Buraku Liberation News March 1999 No.107


Efforts should be made to pave the way to a comprehensive solution to the recent discriminatory background investigation.

Suehiro Kitaguchi
Secretary General of the BLL Osaka


In July 1998, the Osaka Prefectural Government entered and inspected the investigative agencies on suspicion of violating the 1985 Prefectural Ordinance to Regulate Personal Background Investigation Conductive to Buraku Discrimination.

Prior to the inspection, the BLL started to investigate from early June, when we got information concerning the investigation. At the end of June, some of the facts were disclosed when the two agencies voluntarily reported their discriminatory inquiries directly to the BLL Osaka.

An employee of one of the agencies took copies of the curriculum vitae of job applicants out of the company when he resigned. The client companies sent the investigative agencies curriculum vitae by mail or fax to verify its credibility and to learn some other information about their job applicants. The survey staff made a report by adding the results of the investigation to it, such as family background, ethnic background, and political affiliation.

The former employee demanded that the agencies give him a large amount of hush money in connivance with a third party. In fear of ceaseless demands, the agencies got in touch with the BLL instead of paying the money, seeking for a solution.

They submitted information, including a list of their clients. We gradually learned the facts as they attended the fact-finding sessions and denunciation sessions organized by us.


The two agencies, provisionally called P and Q, are parent company and subsidiary. P, seemingly acting as a business consultant firm, took on the discriminatory inquiries on Q.

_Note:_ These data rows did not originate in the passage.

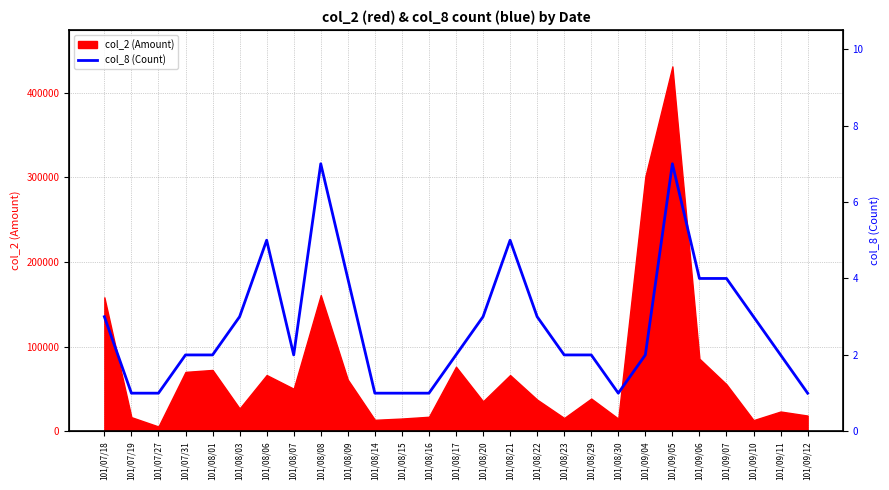

Read the value at 101/08/20.

3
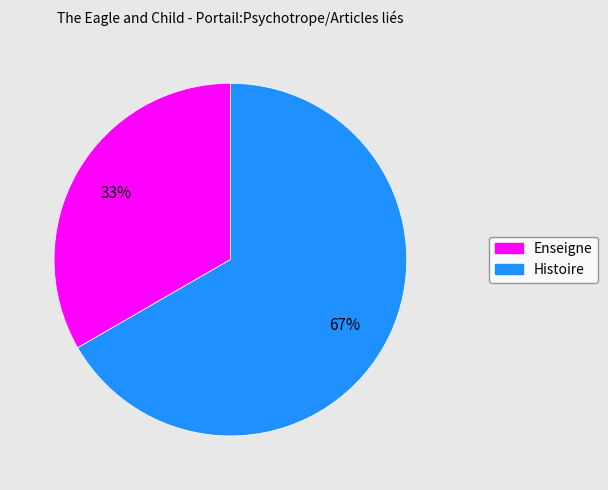

Count the number of slices in the pie.

2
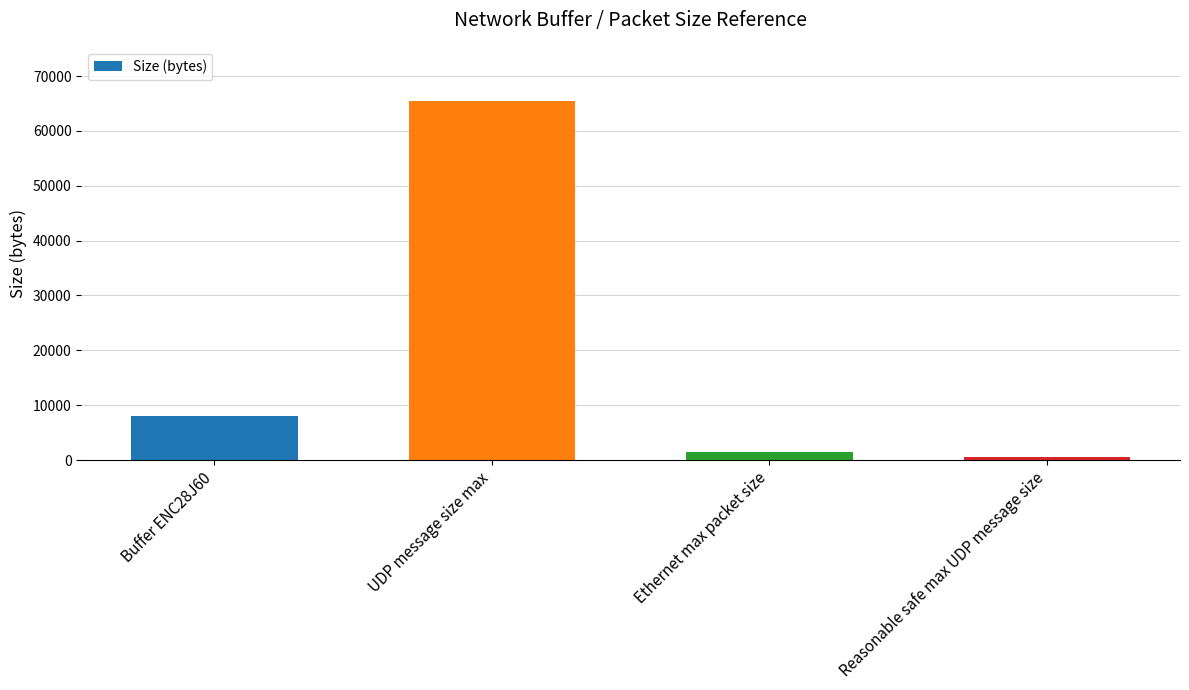

How many bars are there in total?

4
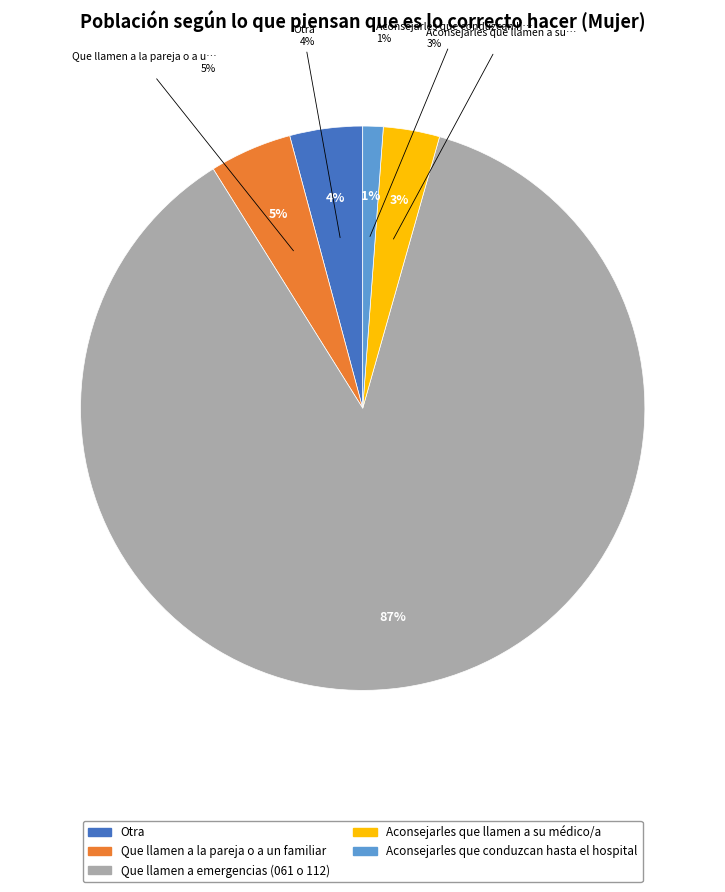

To the nearest percent, what percentage of the pie is Aconsejarles que llamen a su médico/a?

3%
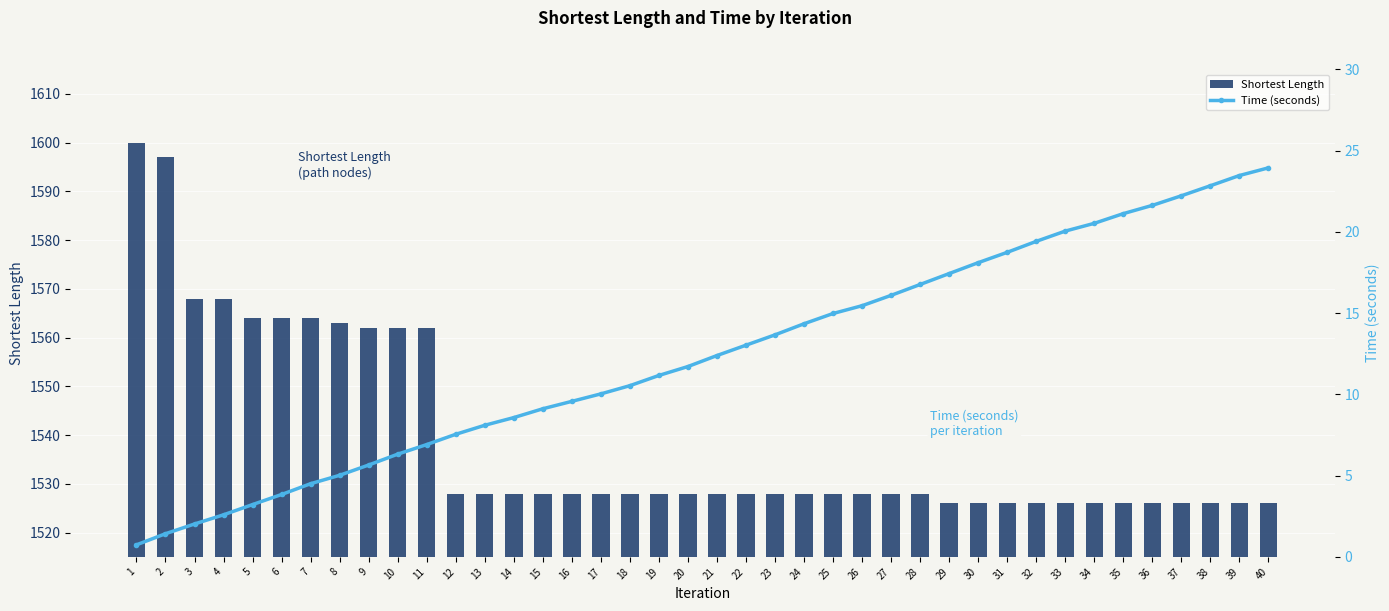

At 25, list the series in order from largest to smallest.

Shortest Length, Time (seconds)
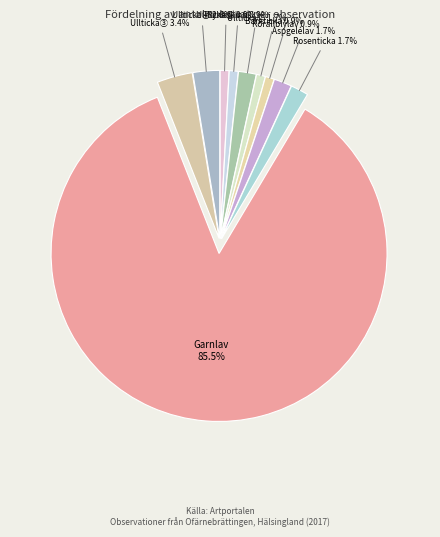

What percentage do Ullticka② and Korallblylav together represent?

2.6%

Q made inquires by dispatching their survey staff to the place where job applicants for their clients lived in order to verify information, mainly about the job applicants' reputation, work performance in their previous workplace, and family background.

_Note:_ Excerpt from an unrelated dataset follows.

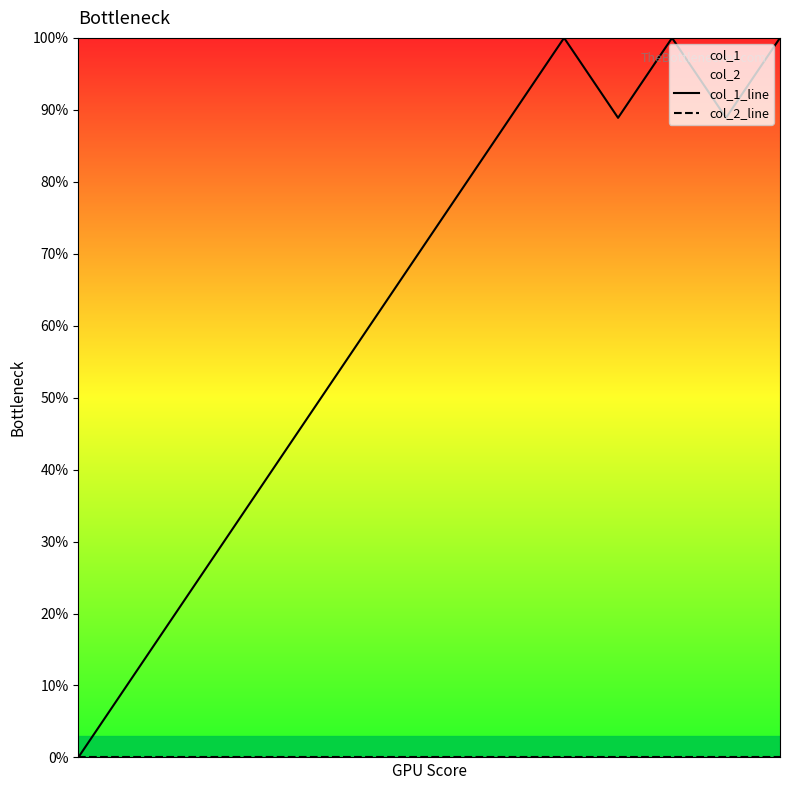

At 9, list the series in order from largest to smallest.

col_1_line, col_2_line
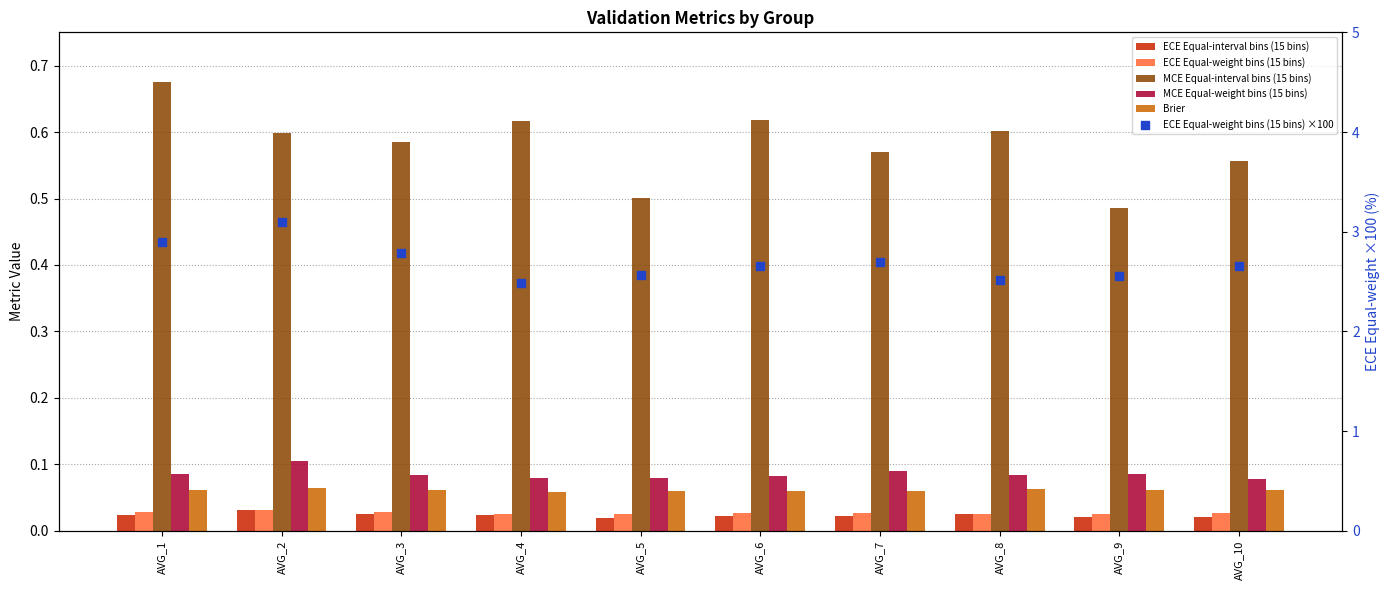

What are all the series names shown in the legend?

ECE Equal-interval bins (15 bins), ECE Equal-weight bins (15 bins), MCE Equal-interval bins (15 bins), MCE Equal-weight bins (15 bins), Brier, ECE Equal-weight bins (15 bins) ×100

After taking several factors into consideration, they made ranks from A to D (A: excellent, B: ordinary, C: attention is needed, D: advisable not to hire). In some occasions, they put a mark * and a comment "It is no longer possible for us to inquire", suggesting that applicants live either in a Buraku community, a dangerous area whose environment is not good, or they belonged to a gangster group.

A female applicant, for example, received the * mark due to the fact that her father operated a leather goods shop located in a Buraku community, even though her family is not of Buraku origin.

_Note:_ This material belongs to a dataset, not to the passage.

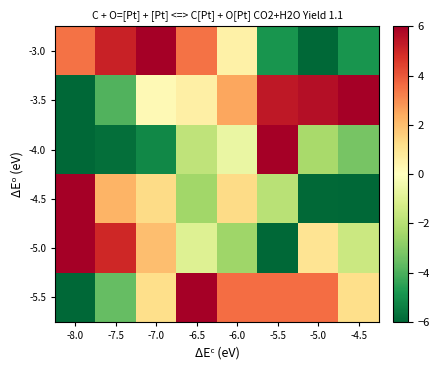

Rank the series by their maximum value, from highest to lowest.

-3.0, -3.5, -4.0, -4.5, -5.0, -5.5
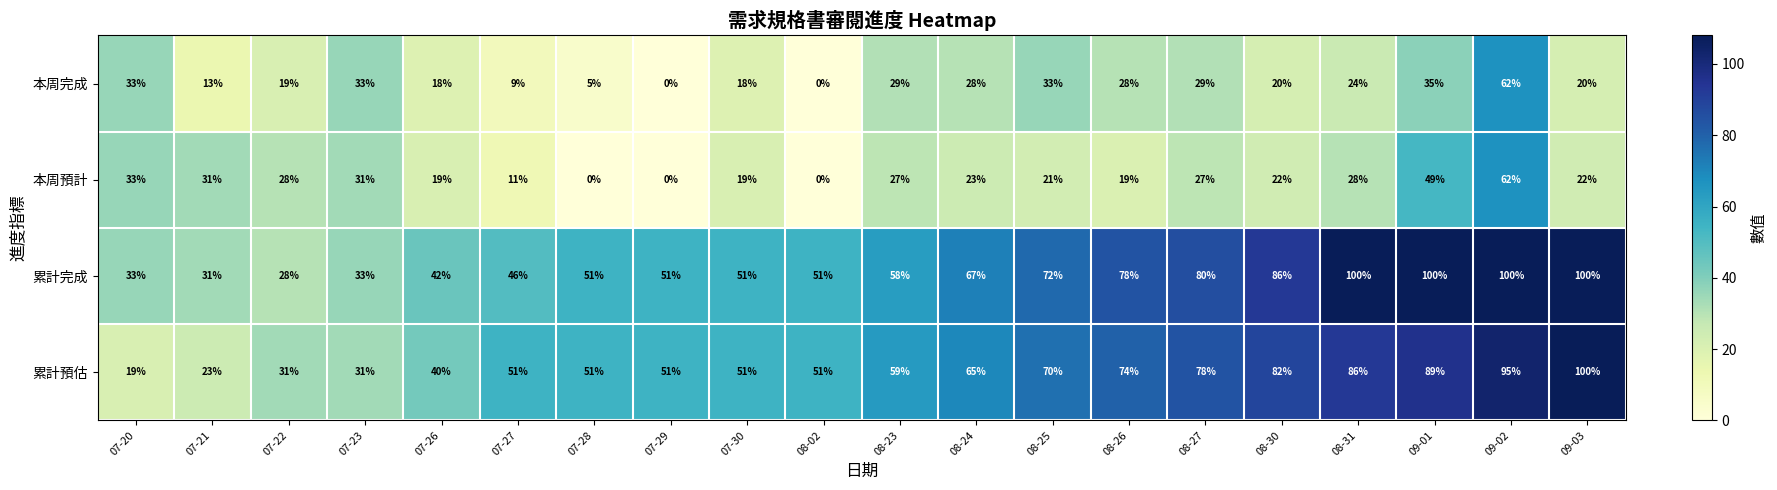

At which label does 本周預計 first exceed 23?

07-20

According to Q, they seldom received a complaint from their clients even when they reported *mark indicating impossible to inquire.

In a denunciation process, it is important for us to find the facts and to identify the discriminatory nature of them. I am going to point out the characteristics of these discriminatory inquiries.


First of all, the discriminatory investigations were conducted not on the decision of the survey staff, but in accord with the policy of the two investigating agencies.

The second point is that the agencies precisely violated the Osaka Prefectural ordinance which prohibits conducting background investigations that lead to Buraku discrimination, while they themselves pretended to be business consultants.

The third point is that there are more than 1,400 companies, registered as clients of the agencies, that supported business-related discriminatory investigations. While we call this incident a "discriminatory background investigation", it should be regarded as a discriminatory incident in employment.

The fourth point is that in addition to excluding Buraku people from employment, many firms screen their applicants based on their religion, political affiliation, and ethnic background, in order to avoid recruiting 'dangerous elements'.

More recently, it is said that companies pay attention to applicants' mental state and personal debt in recruitment.

The fifth point is that there are unusual relations between the two agencies and their clients because of the absence of a written contract. The client companies might enter into business relations with a guilty conscience.

The sixth point is that the privacy of the job applicants was gravely violated. The clients handed over their curriculum vitae to the investigating agencies without any sense of protecting one's privacy.

In order to avoid the reoccurrence of such discriminatory investigations, we must reform several practices and systems in society as shown below.

  1. The two agencies should substantially reflect on their past conduct.
  2. Drastic measures should be taken to improve the business ethics of investigating firms and to eliminate the discriminatory nature in investigation.
  3. Comprehensive measures should be taken by concerned government agencies to avoid similar incidents, while reflecting on this incident.
  4. A law should be enacted to regulate nationwide discriminatory investigation.
  5. The business sector should take a drastic action in relation to employment;

and, social practices that bring about discriminatory investigations should be changed.

We continue to discuss what should we do, together with people from the business sector and the government, in order to find a comprehensive solution.